Model seperti ini dikembangkan SIMPLE Café di dua cabangnya di Vietnam. Ketiga, BAM (Bisnis yang diletakkan dalam kerangka penebusan) adalah bisnis yang bersifat transformatifsentrifugal. Di mana arah gerak perubahannya dimulai dari personal, organisasional hingga komunal (Mat 5:13-16; 2 Kor 3:16-18; Tit 2: 11-15; Mikha 6:8; Luk 16:10; Ams 14:15). Sebagai gambaran Heather Lacy CEO Living Mosaics (Chiang Mai), seorang misionaris yang memiliki keahlian di bidang desain perhiasan dan terpanggil melayani di Thailand mendorong dirinya untuk kursus bahasa Thai selama 6 bulan. Setelah fasih, ia mendorong dirinya lebih jauh yakni mengunjungi distrik “lampu merah”, duduk di kursi pengunjung bar dan pub seraya membangun relasi dan mengedukasi para PS (Pekerja Seks). Melalui usaha itu ia merekrut 11 orang PS yang kemudian bersedia keluar dari dunia malam dan menekuni bisnis perhiasannya. Bisnis yang dijanjikan cukup menguntungkan dan dapat mencukupi kebutuhan keluarga mereka. Heather juga memperlakukan mereka dengan sangat baik, sehingga saat ada masalah mereka dapat terbuka dan minta didoakan.
Saat Roh Kudus bekerja Heather bersaksi tentang Kristus pada mereka. Beberapa diantaranya kini secara sukarela menjadi pengikut Kristus. Secara organisasional dan komunal, Tamar Center (Pattaya, didirikan tahun 1999) dan Nightlight (Bangkok, didirikan tahun 2005) memulai pelayanan mereka dalam bidang aksesoris perhiasan dan kerajinan tangan seiring berkembangnya waktu Tuhan mempertemukan mereka dengan lembaga kemanusiaan antiperdagangan manusia Freedom Business Alliance (didirikan orang Kristen Injili) dan mendapat bantuan tenaga ahli untuk strategi penjangkauan yang lebih efektif melalui perkembangan usahanya dalam bidang bakery, salon kecantikan, dan kursus bahasa. Melalui strategi kreatif dan bisnis ini Tuhan memakai mereka untuk menjangkau komunitas korban perdagangan manusia dalam jumlah hingga 1350 orang per tahun, diantaranya ada sekitar 500 orang per tahun yang terbuka melakukan percakapan yang intens, serta 45 orang per tahun bersedia diadvokasi dan dilatih agar dapat secara permanen keluar dari dunia malam termasuk di antaranya kaum transgender.

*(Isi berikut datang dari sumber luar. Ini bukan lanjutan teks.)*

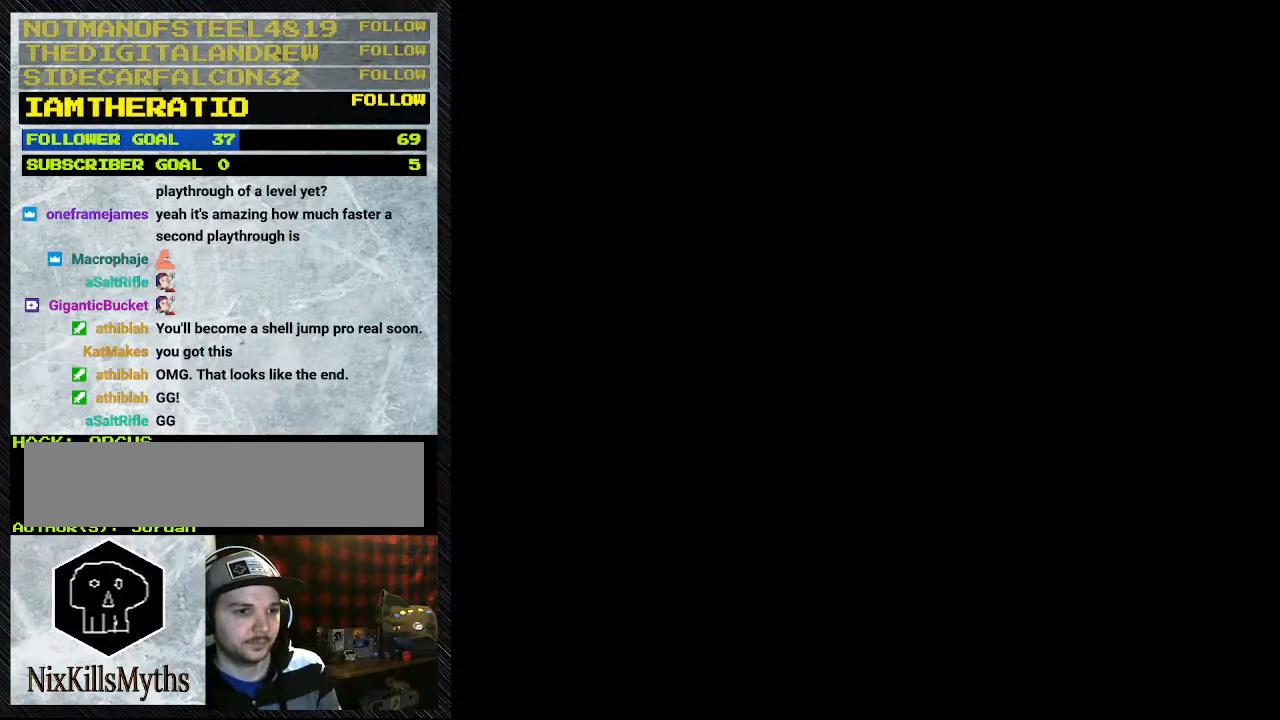
{"buttons": ["Y", "DPAD_DOWN"], "events": []}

Sebagian besar adalah wanita PS atau korban dari perdagangan manusia yang dibawa dari wilayah miskin Asia dan Afrika ke Thailand. Setelah memenuhi persyaratan pemulihan seperti keterampilan dan psikologis, beberapa diantara mereka dipekerjakan di salon kecantikan dan unit usaha mereka.
Bagi yang harus dideportasi, akan dikembalikan ke negara dan keluarga masing-masing dengan modal yang cukup untuk buka usaha mandiri. Mereka secara rutin di monitor dan dikunjungi oleh tim dari lembaga itu. Demikian rangkuman perjalanan mission trip dua minggu kami di Thailand, semoga memberikan inspirasi bagi BAM Movement dan perkembangan pekerjaan Tuhan di Indonesia.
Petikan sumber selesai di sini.